La francopathie (1er épisode)
Auteur : Charles Melman 21/10/2010
Il y a aujourd'hui un mal français sensible dans de nombreux domaines. Les échanges sociaux, l'activité économique, la vie politique, l'enseignement, la justice, la police, les références idéologiques, etc. semblent également frappées. Comme sur le « Titanic » ce lent naufrage se fait alors qu'un orchestre gouvernemental épuisé continue de jouer les airs entraînants des fêtes et de nuits blanches qui s'enchaînent. Ainsi les informations matinales, successions de mauvaises nouvelles, sont données dans l'exubérance joyeuse de journalistes rigolards excités, audience oblige.
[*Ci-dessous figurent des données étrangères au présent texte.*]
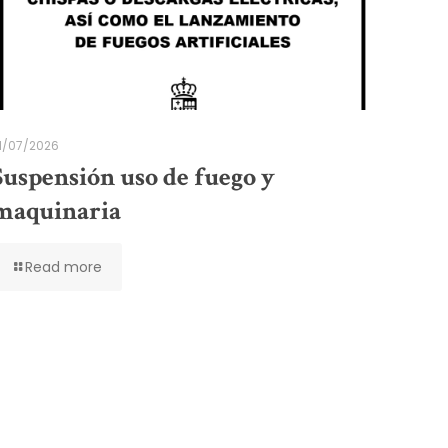
1/07/2026
Suspensión uso de fuego y
maquinaria
Read more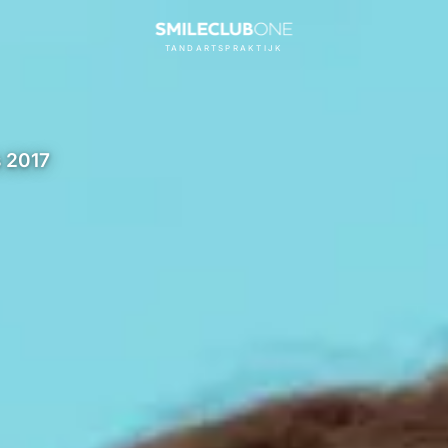
TANDARTSPRAKTIJK
s 2017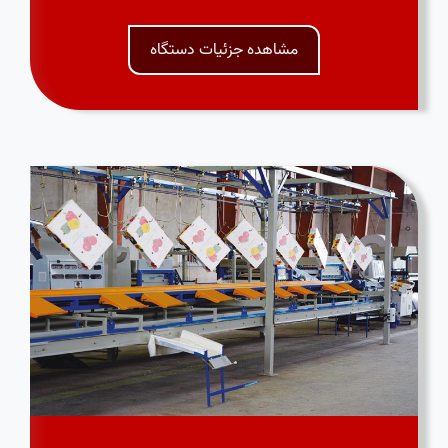
مشاهده جزئیات دستگاه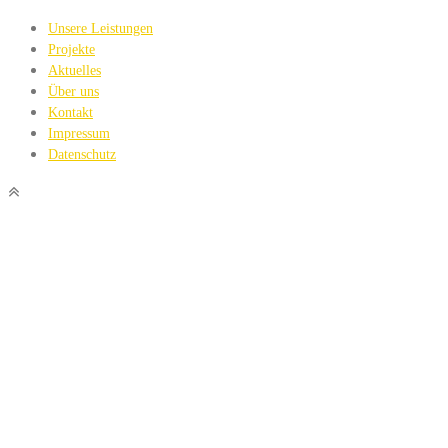
Unsere Leistungen
Projekte
Aktuelles
Über uns
Kontakt
Impressum
Datenschutz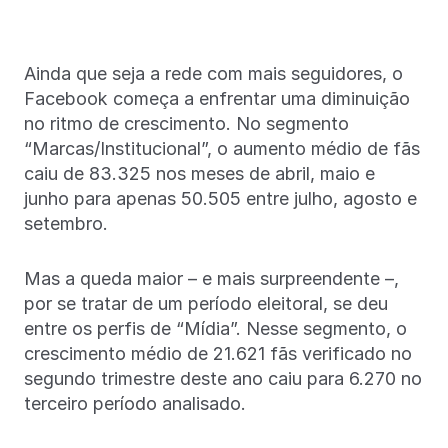
Ainda que seja a rede com mais seguidores, o
Facebook começa a enfrentar uma diminuição
no ritmo de crescimento. No segmento
“Marcas/Institucional”, o aumento médio de fãs
caiu de 83.325 nos meses de abril, maio e
junho para apenas 50.505 entre julho, agosto e
setembro.
Mas a queda maior – e mais surpreendente –,
por se tratar de um período eleitoral, se deu
entre os perfis de “Mídia”. Nesse segmento, o
crescimento médio de 21.621 fãs verificado no
segundo trimestre deste ano caiu para 6.270 no
terceiro período analisado.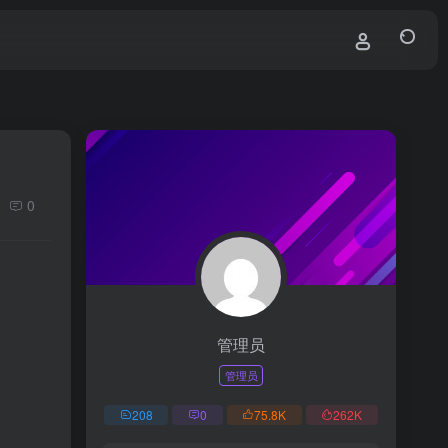
0
管理员
管理员
208
0
75.8
K
262
K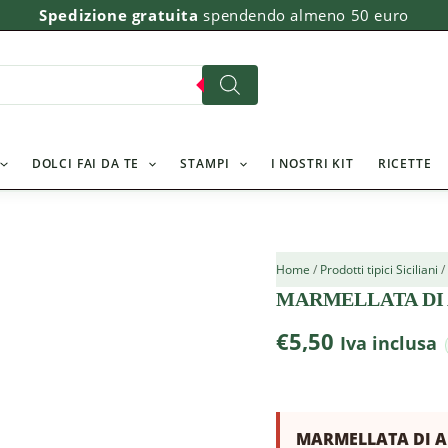
MARMELLATA
Spedizione gratuita
spendendo almeno 50 euro
DI
ARANCIA
SCYAVURU
quantità
DOLCI FAI DA TE
STAMPI
I NOSTRI KIT
RICETTE
Home
/
Prodotti tipici Siciliani
MARMELLATA DI 
€
5,50
Iva inclusa
MARMELLATA DI A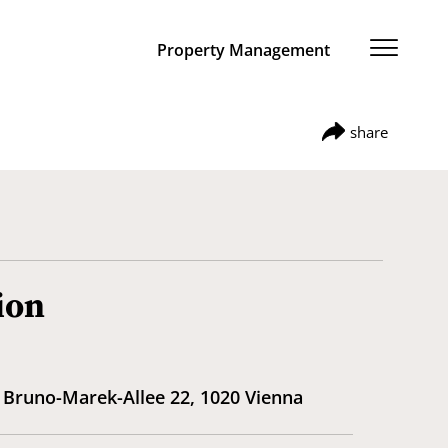
Property Management
share
share
ion
https://ibexa.vonovia.de/buwog_at_eng_gb/prope
Bruno-Marek-Allee 22, 1020 Vienna
search/wohnbauprojekte/referenzprojekte/vienn
copy
bruno-green-urban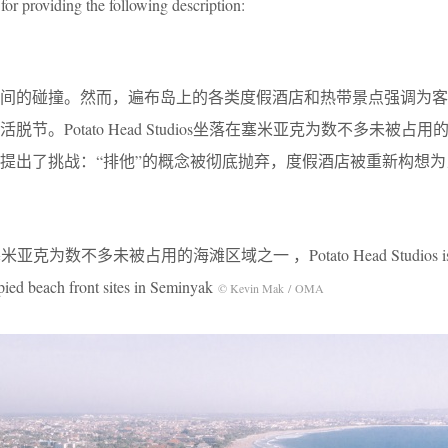
for providing the following description:
之间的碰撞。然而，遍布岛上的各类度假酒店和热带景点强调为客
。Potato Head Studios坐落在塞米亚克为数不多未被占
提出了挑战：“排他”的概念被彻底抛弃，度假酒店被重新构想为
落在塞米亚克为数不多未被占用的海滩区域之一 ，Potato Head Studios is lo
pied beach front sites in Seminyak
© Kevin Mak / OMA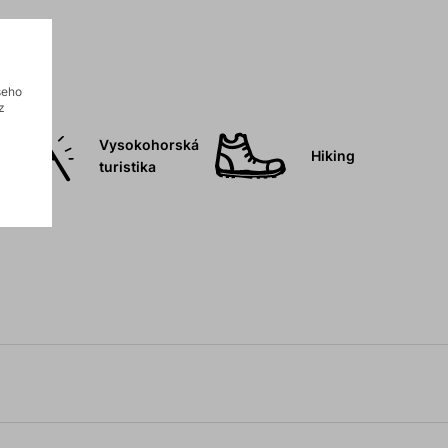
šeho
z
Vysokohorská
Hiking
turistika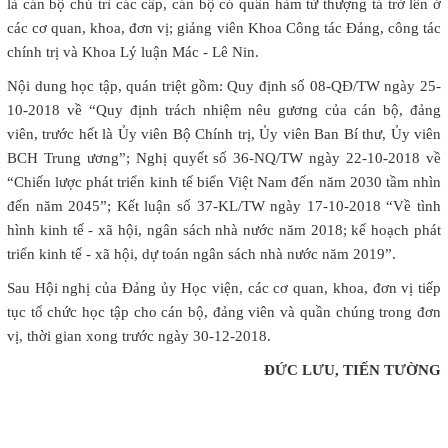
là cán bộ chủ trì các cấp, cán bộ có quân hàm từ thượng tá trở lên ở
các cơ quan, khoa, đơn vị; giảng viên Khoa Công tác Đảng, công tác
chính trị và Khoa Lý luận Mác - Lê Nin.
Nội dung học tập, quán triệt gồm: Quy định số 08-QĐ/TW ngày 25-
10-2018 về “Quy định trách nhiệm nêu gương của cán bộ, đảng
viên, trước hết là Ủy viên Bộ Chính trị, Ủy viên Ban Bí thư, Ủy viên
BCH Trung ương”; Nghị quyết số 36-NQ/TW ngày 22-10-2018 về
“Chiến lược phát triển kinh tế biển Việt Nam đến năm 2030 tầm nhìn
đến năm 2045”; Kết luận số 37-KL/TW ngày 17-10-2018 “Về tình
hình kinh tế - xã hội, ngân sách nhà nước năm 2018; kế hoạch phát
triển kinh tế - xã hội, dự toán ngân sách nhà nước năm 2019”.
Sau Hội nghị của Đảng ủy Học viện, các cơ quan, khoa, đơn vị tiếp
tục tổ chức học tập cho cán bộ, đảng viên và quần chúng trong đơn
vị, thời gian xong trước ngày 30-12-2018.
ĐỨC LƯU, TIẾN TƯỜNG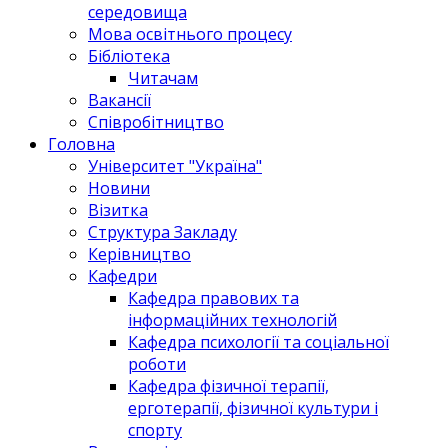
середовища
Мова освітнього процесу
Бібліотека
Читачам
Вакансії
Співробітництво
Головна
Університет "Україна"
Новини
Візитка
Структура Закладу
Керівництво
Кафедри
Кафедра правових та
інформаційних технологій
Кафедра психології та соціальної
роботи
Кафедра фізичної терапії,
ерготерапії, фізичної культури і
спорту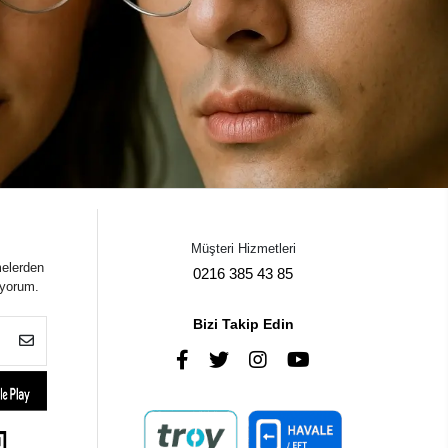
Müşteri Hizmetleri
melerden
0216 385 43 85
iyorum.
Bizi Takip Edin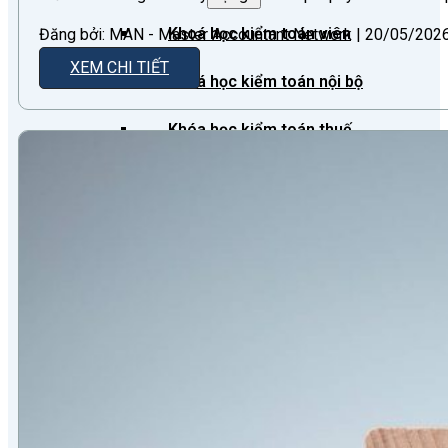
Khoá học kiểm toán viên
Đăng bởi: MAN - Master Accountant Network | 20/05/2026
XEM CHI TIẾT
Khoá học kiểm toán nội bộ
Khóa học kiểm toán thuế
Khóa học kiểm toán xây dựng
Khóa học kiểm toán quyết toán dự
án
QUỐC TẾ
Chuẩn mực kiểm toán quốc tế
Kiểm toán đa quốc gia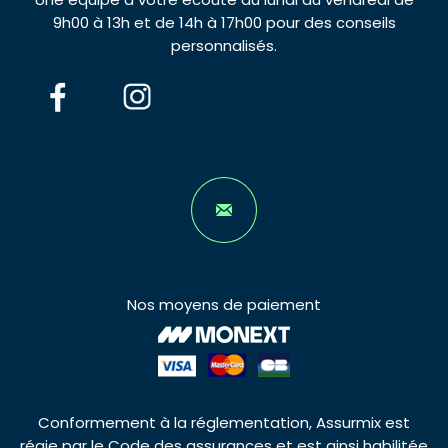
9h00 à 13h et de 14h à 17h00 pour des conseils
personnalisés.
Nos moyens de paiement
Conformement à la réglementation, Assurmix est
régie par le Code des assurances et est ainsi habilitée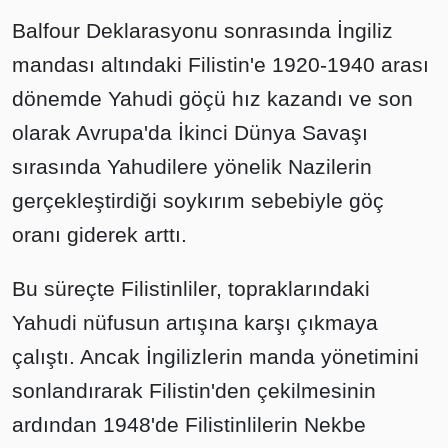
Balfour Deklarasyonu sonrasında İngiliz
mandası altındaki Filistin'e 1920-1940 arası
dönemde Yahudi göçü hız kazandı ve son
olarak Avrupa'da İkinci Dünya Savaşı
sırasında Yahudilere yönelik Nazilerin
gerçekleştirdiği soykırım sebebiyle göç
oranı giderek arttı.
Bu süreçte Filistinliler, topraklarındaki
Yahudi nüfusun artışına karşı çıkmaya
çalıştı. Ancak İngilizlerin manda yönetimini
sonlandırarak Filistin'den çekilmesinin
ardından 1948'de Filistinlilerin Nekbe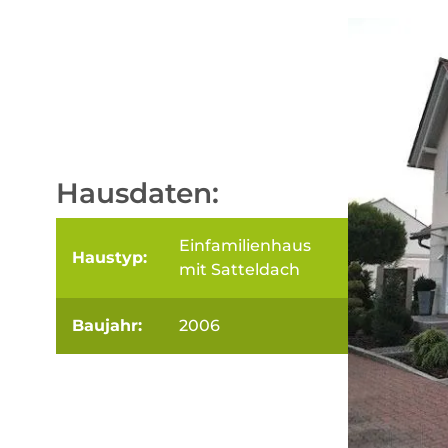
Hausdaten:
Einfamilienhaus
Haustyp:
mit Satteldach
Baujahr:
2006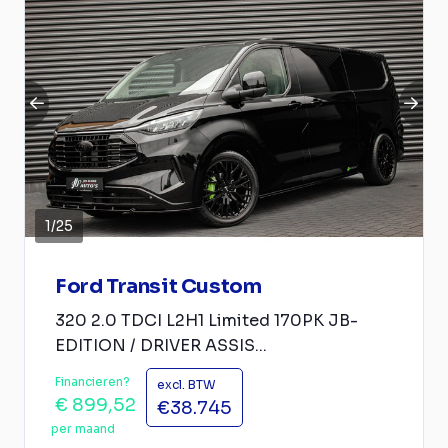
1
/
25
Ford Transit Custom
320 2.0 TDCI L2H1 Limited 170PK JB-
EDITION / DRIVER ASSIS...
Financieren?
excl. BTW
€ 899,52
€38.745
per maand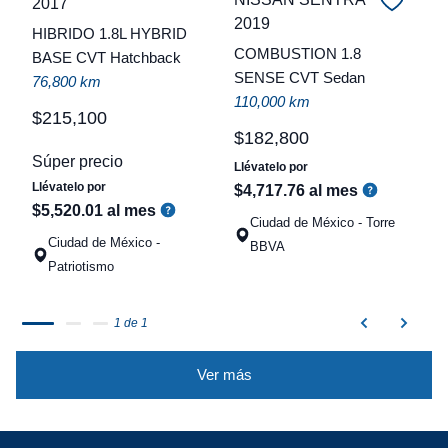
2017
C
2019
HIBRIDO 1.8L HYBRID
COMBUSTION 1.8
BASE CVT Hatchback
t
SENSE CVT Sedan
76,800 km
a
110,000 km
q
$
215
,
100
$
182
,
800
Súper precio
Llévatelo por
Llévatelo por
$
4
,
717
.
76
al mes
$
5
,
520
.
01
al mes
Ciudad de México - Torre
Ciudad de México -
BBVA
Patriotismo
1 de 1
Ver más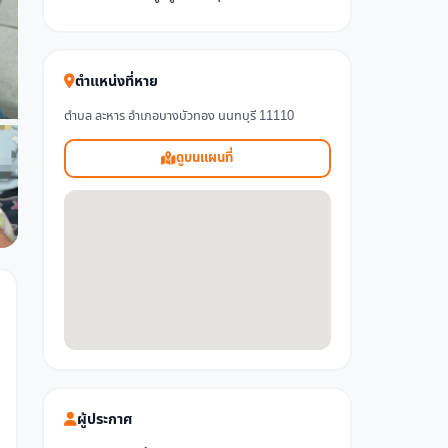
ตำแหน่งที่หาย
ตำบล ละหาร อำเภอบางบัวทอง นนทบุรี 11110
ดูบนแผนที่
ผู้ประกาศ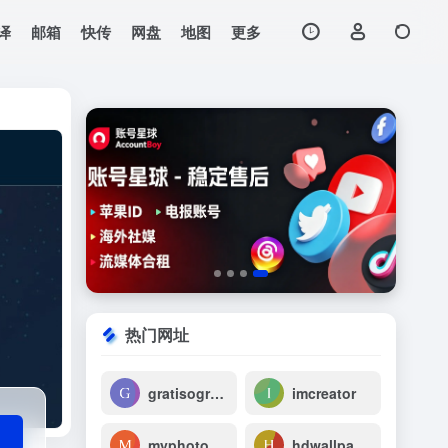
译
邮箱
快传
网盘
地图
更多
打开网站
热门网址
gratisography
imcreator
myphotopack
hdwallpapers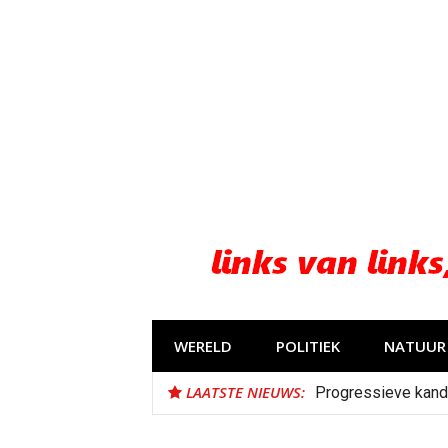
Naar
de
inhoud
springen
WERELD
POLITIEK
NATUUR 
LAATSTE NIEUWS:
Progressieve kand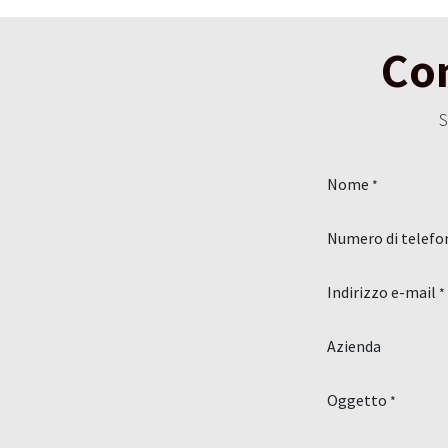
Con
S
Nome
*
Numero di telefo
Indirizzo e-mail
*
Azienda
Oggetto
*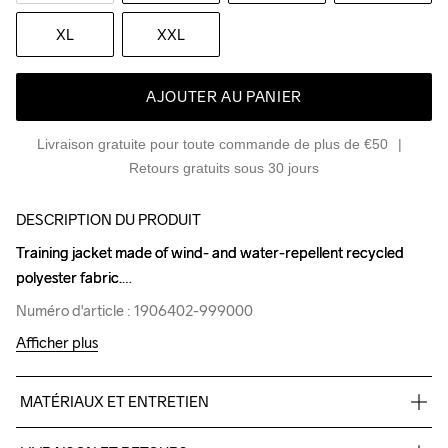
XL
XXL
AJOUTER AU PANIER
Livraison gratuite pour toute commande de plus de €50
Retours gratuits sous 30 jours
DESCRIPTION DU PRODUIT
Training jacket made of wind- and water-repellent recycled 
Training jacket made of wind- and water-repellent recycled 
polyester fabric.
polyester fabric.
Numéro d'article : 1906402-999000
Numéro d'article : 1906402-999000
Afficher plus
MATÉRIAUX ET ENTRETIEN
100% Polyester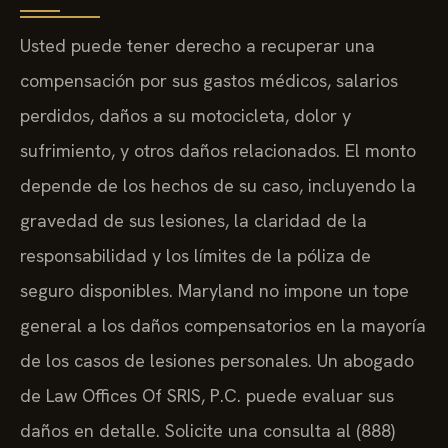
Usted puede tener derecho a recuperar una
compensación por sus gastos médicos, salarios
perdidos, daños a su motocicleta, dolor y
sufrimiento, y otros daños relacionados. El monto
depende de los hechos de su caso, incluyendo la
gravedad de sus lesiones, la claridad de la
responsabilidad y los límites de la póliza de
seguro disponibles. Maryland no impone un tope
general a los daños compensatorios en la mayoría
de los casos de lesiones personales. Un abogado
de Law Offices Of SRIS, P.C. puede evaluar sus
daños en detalle. Solicite una consulta al (888)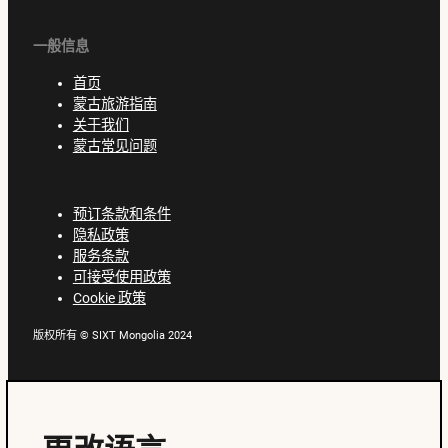
一般信息
首页
蒙古旅游指南
关于我们
蒙古常见问题
预订条款和条件
隐私政策
服务条款
可接受使用政策
Cookie 政策
版权所有 © SIXT Mongolia 2024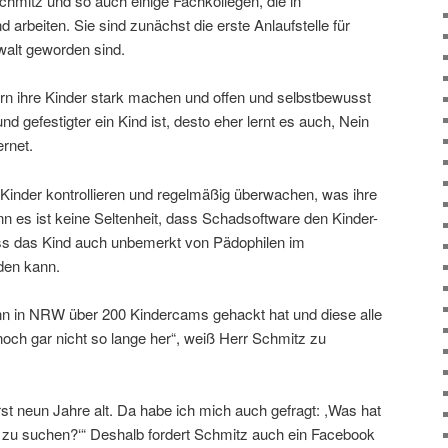
Schmitz und so auch einige Fachkollegen, die in
 arbeiten. Sie sind zunächst die erste Anlaufstelle für
walt geworden sind.
tern ihre Kinder stark machen und offen und selbstbewusst
d gefestigter ein Kind ist, desto eher lernt es auch, Nein
rnet.
r Kinder kontrollieren und regelmäßig überwachen, was ihre
n es ist keine Seltenheit, dass Schadsoftware den Kinder-
ass das Kind auch unbemerkt von Pädophilen im
den kann.
Mann in NRW über 200 Kindercams gehackt hat und diese alle
noch gar nicht so lange her“, weiß Herr Schmitz zu
rst neun Jahre alt. Da habe ich mich auch gefragt: ,Was hat
 zu suchen?‘“ Deshalb fordert Schmitz auch ein Facebook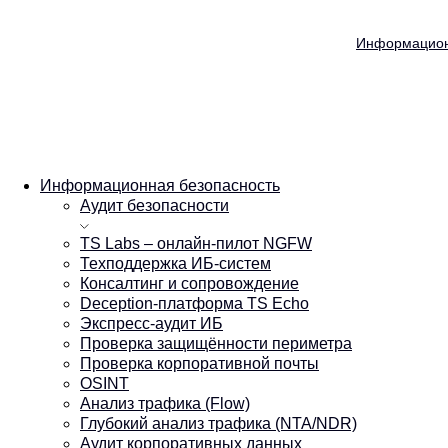
Информацион
Информационная безопасность
Аудит безопасности
TS Labs – онлайн-пилот NGFW
Техподдержка ИБ-cистем
Консалтинг и сопровождение
Deception-платформа TS Echo
Экспресс-аудит ИБ
Проверка защищённости периметра
Проверка корпоративной почты
OSINT
Анализ трафика (Flow)
Глубокий анализ трафика (NTA/NDR)
Аудит корпоративных данных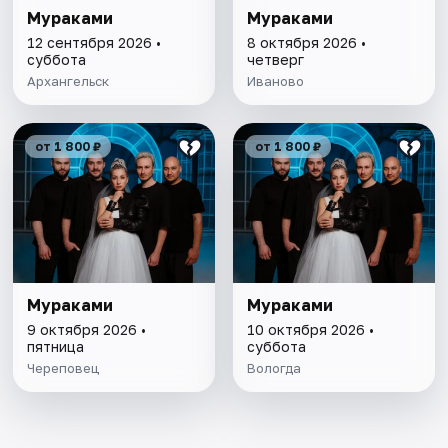
Мураками
Мураками
12 сентября 2026 •
8 октября 2026 •
суббота
четверг
Архангельск
Иваново
от 1 800 ₽
от 1 800 ₽
Мураками
Мураками
9 октября 2026 •
10 октября 2026 •
пятница
суббота
Череповец
Вологда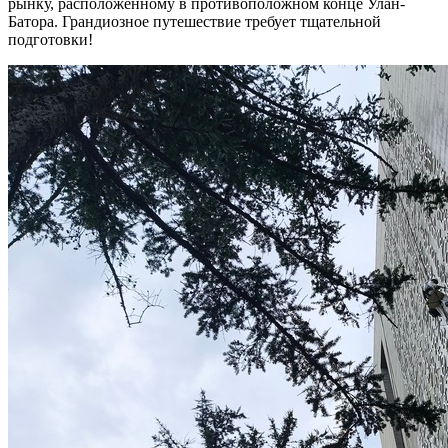
рынку, расположенному в противоположном конце Улан-
Батора. Грандиозное путешествие требует тщательной
подготовки!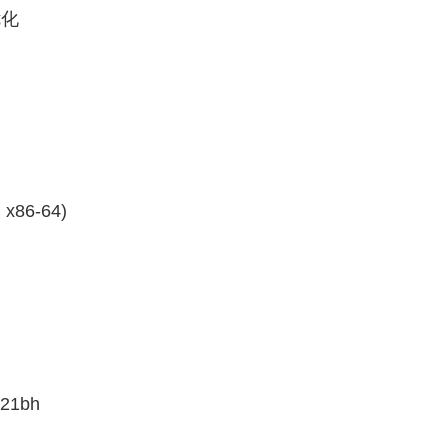
优化
x86-64)
21bh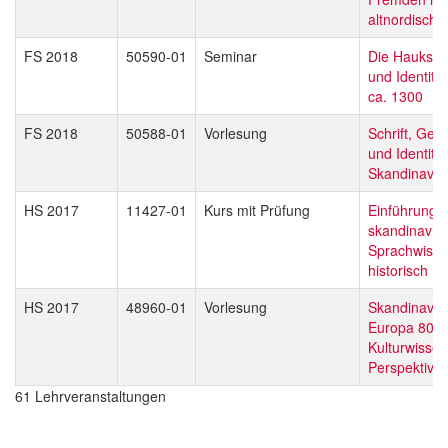
altnordische
FS 2018
50590-01
Seminar
Die Hauksbók
und Identität
ca. 1300
FS 2018
50588-01
Vorlesung
Schrift, Gese
und Identität
Skandinavie
HS 2017
11427-01
Kurs mit Prüfung
Einführung i
skandinavis
Sprachwisse
historisch
HS 2017
48960-01
Vorlesung
Skandinavie
Europa 800-
Kulturwissen
Perspektive
61 Lehrveranstaltungen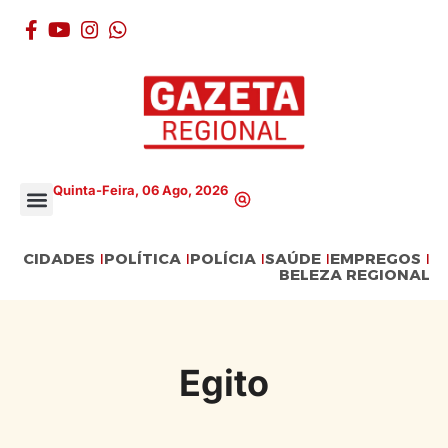
Quinta-Feira, 06 Ago, 2026
CIDADES
POLÍTICA
POLÍCIA
SAÚDE
EMPREGOS
BELEZA REGIONAL
Egito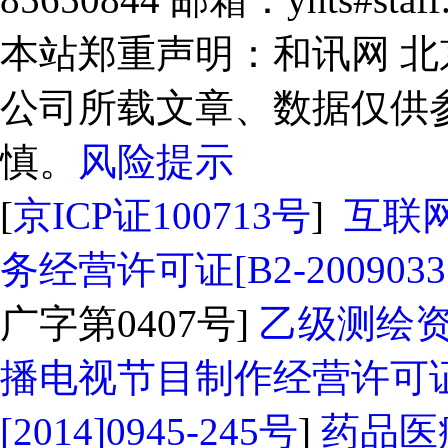
本站郑重声明：和讯网 
公司所载文章、数据仅供
慎。
风险提示
[
京ICP证100713号
]
互联
务经营许可证[B2-2009033
广字第0407号]
乙级测绘资质
播电视节目制作经营许可证
[2014]0945-245号
]
药品医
Mais le plus sensible est peut-être encore un incivisme généralisé, l'individualisme catégoriel au singulier prévalent, qui témoignent du renoncement à une appartenance commune. Certes des manifestations explosives épisodiques ponctuent la tentative de reconstituer le groupe. Mais elles s'observent surtout dans le champ sportif, sont éphémères, et ne débordent pas le domaine du virtuel.
Quant à la xénophobie, exploitée par tel parti politique, elle montre vite ses limites, y compris à l'intérieur même de ce parti : vouloir constituer une communauté par le rassemblement contre un ennemi néglige le fait que le partage acquis d'un trait de haine, s'il sert de marque identitaire, finit régulièrement par se retourner contre les porteurs eux-mêmes.
Nous essayerons dans un deuxième épisode d'analyser les causes du mal français, ici esquissé.